Einfuhrzoll auf Reisesouvenirs und Waren
Achtung Zollkontrolle: Das Mitbringen von Andenken aus exotischen Ländern kann zu bösen Überrraschungen führen. Im schlimmsten Fall droht Gefängnis im Urlaubsland. Gerade die Türkei hat hier sehr scharfe Bestimmungen und der Export von türkischen Kulturgütern (hierzu gehören auch Steine und antike Scherben) wird drastisch bestraft und so manches Mal soll nach Zeitungsberichten nur die Barzahlung von teilweise mehreren Tausend Euro an "Beamte" die Rückreise nach Deutschland ermöglichen. Die Ausfuhrvorschriften sind daher auch in den Urlaubsländern sehr genau zu beachten. Aber auch die Einfuhrvorschriften sind genau zu beachten. So verbieten viele Länder die Einfuhr von Lebensmitteln.
Tierische Souvenirs
Immer wieder werden Reisende mit toten oder lebenden Tieren und Planzen an der Grenze erwischt. Beispiel: Die Koralle aus dem Roten Meer.
Zu den verbotenen Artikeln gehören teilweise auch Gegenstände des täglichen Bedarfs. Beispiel: Die Krokotasche. Wer am Flughafen damit erwischt wird, ist nicht nur das Souvenir los, sondern muss auch noch mit Strafe rechnen. Legal dürfen nur ausgewählte Produkte aus eigens hierfür gezüchteten Tierbeständen ex- und importiert werden. Der Tierzüchter stellt hierfür eine gesonderte Bescheinigung aus.
Devisenvergehen bilden eine weitere Gefahrenquelle. Aus vielen Staaten darf die Landeswährung nicht ausgeführt
werden. Größere Devisenbeträge sind oft beim Zoll zu deklarieren. Verstöße gegen derartige Devisenvorschriften
ziehen hohe Geldbußen nach sich.
Markenpiraterie
Gerade in Asien gedeiht die Produkt- und Softwarepiraterie. Die teuersten Markenartikel und teure Software werden zu Spottpreisen angeboten. Der deutsche Zoll wird gefälschte Produkte beschlagnahmen oder eine Einfuhrverzollung entsprechend dem Wert des Originalproduktes vornehmen. Ärger mit den Originalherstellern und einer "Schadensersatzforderung" steht ggf. auch im Raum. Der Rechteinhaber kann vom Käufer ein angemessenes Entgelt für die Rechtsverletzung verlangen. Dazu muss er allerdings nachweisen, dass der Käufer gewusst hat, dass es sich um ein gefälschtes Produkt handelt.
Bei der Einreise in Deutschland droht zumeist nur das Zahlen von Einfuhrzoll. Oder verstoßen Sie etwa gegen
das Artenschutzabkommen? Schmuggeln Sie? Im Deutschen Zollmuseum in Hamburg können Sie viel über Schmuggelverstecke
erfahren.
Die Broschüre "Reisezeit - Ihr Weg durch den Zoll" gibt einen guten Überblick und ist kostenfrei
bei Zolldienststellen erhältlich. Sie kann auch beim Bundesministerium der Finanzen, Referat Presse und Information,
Wilhelmstraße 97, 10117 Berlin, angefordert werden. Im Internet bietet die
allgemeine Zoll-Website gute allgemeine Informationen sowie speziell für
Reisende
und die Zusammenstellung geschützter Tier- und Pflanzenarten
sollten vor dem Mitbringen von nicht alltäglichen "Reisesouvenirs" kontaktiert werden.

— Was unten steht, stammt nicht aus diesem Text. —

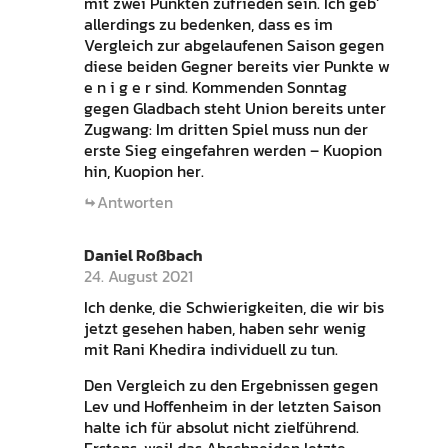
mit zwei Punkten zufrieden sein. Ich geb‘
allerdings zu bedenken, dass es im
Vergleich zur abgelaufenen Saison gegen
diese beiden Gegner bereits vier Punkte w
e n i g e r sind. Kommenden Sonntag
gegen Gladbach steht Union bereits unter
Zugwang: Im dritten Spiel muss nun der
erste Sieg eingefahren werden – Kuopion
hin, Kuopion her.
Antworten
Daniel Roßbach
24. August 2021
Ich denke, die Schwierigkeiten, die wir bis
jetzt gesehen haben, haben sehr wenig
mit Rani Khedira individuell zu tun.
Den Vergleich zu den Ergebnissen gegen
Lev und Hoffenheim in der letzten Saison
halte ich für absolut nicht zielführend.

Welche zollrechtlichen Vorschriften bei einer Reise zu beachten sind, hängt davon ab,
- ob Ihr Urlaubsland ein Mitglied der Europäischen Union ist, oder
- es in einem sogenannten "Drittland" liegt.
Gewerbliche Waren von Geschäftsreisenden unterliegen den Regelungen des kommerziellen Warenverkehrs.
Fazit:
Wenn Sie schon mit teurer Uhr oder teurem Glitzerschmuck verreisen, empfiehlt sich eine Kopie des Kaufbeleges mitzunehmen. Falls Sie dann vom Zoll (z.B. bei der Rückreise von Dubai) auf das teure Stück angesprochen werden, sind Sie auf der sicheren Seite. Zumindest vermeiden Sie eine Schätzung, es sei denn, der ausgewiesene Preis ist offensichtlich falsch.
P.S. Es gibt Stimmen aus der Zollverwaltung, wonach wegen der Einführung der Luftverkehrsteuer auf Flugreisen weniger Personal für die Kontrolle von eingeführten Gegenständen zur Verfüghung stehen würde.